• **Study material**

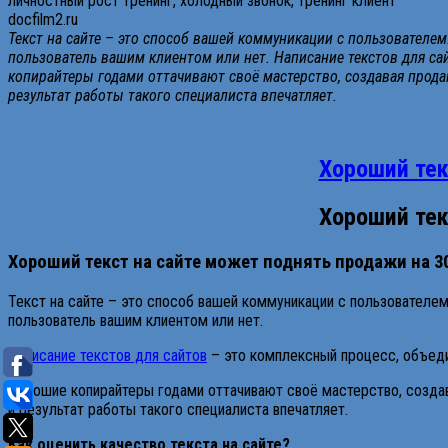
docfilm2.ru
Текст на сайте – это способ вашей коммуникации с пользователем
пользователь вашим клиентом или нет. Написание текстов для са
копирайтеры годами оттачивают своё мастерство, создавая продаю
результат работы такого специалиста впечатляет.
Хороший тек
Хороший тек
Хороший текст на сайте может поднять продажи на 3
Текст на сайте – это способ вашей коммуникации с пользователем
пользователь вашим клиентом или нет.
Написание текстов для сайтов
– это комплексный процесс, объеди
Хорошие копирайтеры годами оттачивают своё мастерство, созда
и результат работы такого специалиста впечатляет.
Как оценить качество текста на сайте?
* * *
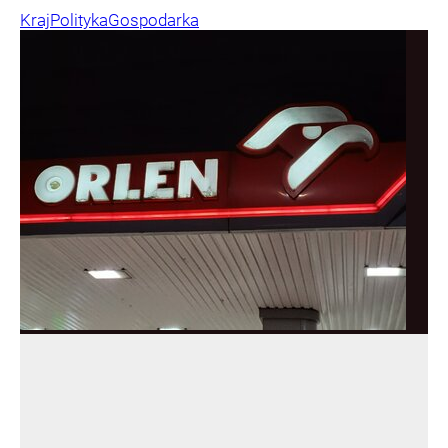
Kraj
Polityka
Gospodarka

• **Assigned task**
Repeat, word for word, the lines above between the line holding "Хороший текст на" and the line holding "и результат работы", inclusive; omit everything else.

• **Problem solution**
Хороший текст на сайте может поднять продажи на 3
Текст на сайте – это способ вашей коммуникации с пользователем
пользователь вашим клиентом или нет.
Написание текстов для сайтов
– это комплексный процесс, объеди
Хорошие копирайтеры годами оттачивают своё мастерство, созда
и результат работы такого специалиста впечатляет.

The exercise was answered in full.